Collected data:
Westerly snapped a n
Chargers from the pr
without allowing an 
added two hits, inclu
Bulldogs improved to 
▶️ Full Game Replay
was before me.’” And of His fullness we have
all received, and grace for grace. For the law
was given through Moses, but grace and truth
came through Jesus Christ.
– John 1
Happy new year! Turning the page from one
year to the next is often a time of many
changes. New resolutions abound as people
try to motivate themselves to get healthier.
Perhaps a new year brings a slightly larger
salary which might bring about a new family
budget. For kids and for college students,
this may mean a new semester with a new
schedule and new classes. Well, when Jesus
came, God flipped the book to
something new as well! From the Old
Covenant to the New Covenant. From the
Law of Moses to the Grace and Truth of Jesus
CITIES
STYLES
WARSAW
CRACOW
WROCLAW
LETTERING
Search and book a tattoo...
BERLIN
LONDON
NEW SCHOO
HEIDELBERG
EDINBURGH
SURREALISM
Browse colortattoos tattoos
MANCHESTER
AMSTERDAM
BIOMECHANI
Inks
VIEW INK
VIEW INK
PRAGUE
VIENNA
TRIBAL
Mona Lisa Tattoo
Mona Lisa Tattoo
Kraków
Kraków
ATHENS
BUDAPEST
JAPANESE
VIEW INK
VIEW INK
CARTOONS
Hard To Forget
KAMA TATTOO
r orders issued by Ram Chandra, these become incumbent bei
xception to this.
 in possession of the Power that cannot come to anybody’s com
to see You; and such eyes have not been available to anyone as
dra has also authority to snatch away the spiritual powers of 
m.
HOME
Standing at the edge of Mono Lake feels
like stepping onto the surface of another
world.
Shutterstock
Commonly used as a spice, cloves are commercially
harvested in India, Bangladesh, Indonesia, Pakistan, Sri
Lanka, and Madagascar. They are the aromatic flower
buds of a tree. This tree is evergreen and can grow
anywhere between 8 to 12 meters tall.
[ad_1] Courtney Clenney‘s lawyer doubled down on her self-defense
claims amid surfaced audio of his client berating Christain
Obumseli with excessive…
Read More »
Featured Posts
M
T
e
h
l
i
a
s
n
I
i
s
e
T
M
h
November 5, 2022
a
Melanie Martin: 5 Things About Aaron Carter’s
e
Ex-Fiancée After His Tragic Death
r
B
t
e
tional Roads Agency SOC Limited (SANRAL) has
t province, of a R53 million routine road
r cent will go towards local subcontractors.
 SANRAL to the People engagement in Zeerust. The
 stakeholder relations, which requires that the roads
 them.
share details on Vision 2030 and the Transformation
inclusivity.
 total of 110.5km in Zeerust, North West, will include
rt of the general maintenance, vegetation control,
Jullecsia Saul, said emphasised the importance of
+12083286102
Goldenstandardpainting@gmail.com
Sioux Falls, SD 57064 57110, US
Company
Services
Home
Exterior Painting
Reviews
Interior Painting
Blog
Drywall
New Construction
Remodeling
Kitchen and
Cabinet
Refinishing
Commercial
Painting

Exercise goal:
For this task, write out exactly the lines of the entries above, starting at the line with "came through Jesus Christ." and ending at the line with "rt of the general", both included, and no others.

Exercise response:
came through Jesus Christ.
– John 1
Happy new year! Turning the page from one
year to the next is often a time of many
changes. New resolutions abound as people
try to motivate themselves to get healthier.
Perhaps a new year brings a slightly larger
salary which might bring about a new family
budget. For kids and for college students,
this may mean a new semester with a new
schedule and new classes. Well, when Jesus
came, God flipped the book to
something new as well! From the Old
Covenant to the New Covenant. From the
Law of Moses to the Grace and Truth of Jesus
CITIES
STYLES
WARSAW
CRACOW
WROCLAW
LETTERING
Search and book a tattoo...
BERLIN
LONDON
NEW SCHOO
HEIDELBERG
EDINBURGH
SURREALISM
Browse colortattoos tattoos
MANCHESTER
AMSTERDAM
BIOMECHANI
Inks
VIEW INK
VIEW INK
PRAGUE
VIENNA
TRIBAL
Mona Lisa Tattoo
Mona Lisa Tattoo
Kraków
Kraków
ATHENS
BUDAPEST
JAPANESE
VIEW INK
VIEW INK
CARTOONS
Hard To Forget
KAMA TATTOO
r orders issued by Ram Chandra, these become incumbent bei
xception to this.
 in possession of the Power that cannot come to anybody’s com
to see You; and such eyes have not been available to anyone as
dra has also authority to snatch away the spiritual powers of 
m.
HOME
Standing at the edge of Mono Lake feels
like stepping onto the surface of another
world.
Shutterstock
Commonly used as a spice, cloves are commercially
harvested in India, Bangladesh, Indonesia, Pakistan, Sri
Lanka, and Madagascar. They are the aromatic flower
buds of a tree. This tree is evergreen and can grow
anywhere between 8 to 12 meters tall.
[ad_1] Courtney Clenney‘s lawyer doubled down on her self-defense
claims amid surfaced audio of his client berating Christain
Obumseli with excessive…
Read More »
Featured Posts
M
T
e
h
l
i
a
s
n
I
i
s
e
T
M
h
November 5, 2022
a
Melanie Martin: 5 Things About Aaron Carter’s
e
Ex-Fiancée After His Tragic Death
r
B
t
e
tional Roads Agency SOC Limited (SANRAL) has
t province, of a R53 million routine road
r cent will go towards local subcontractors.
 SANRAL to the People engagement in Zeerust. The
 stakeholder relations, which requires that the roads
 them.
share details on Vision 2030 and the Transformation
inclusivity.
 total of 110.5km in Zeerust, North West, will include
rt of the general maintenance, vegetation control,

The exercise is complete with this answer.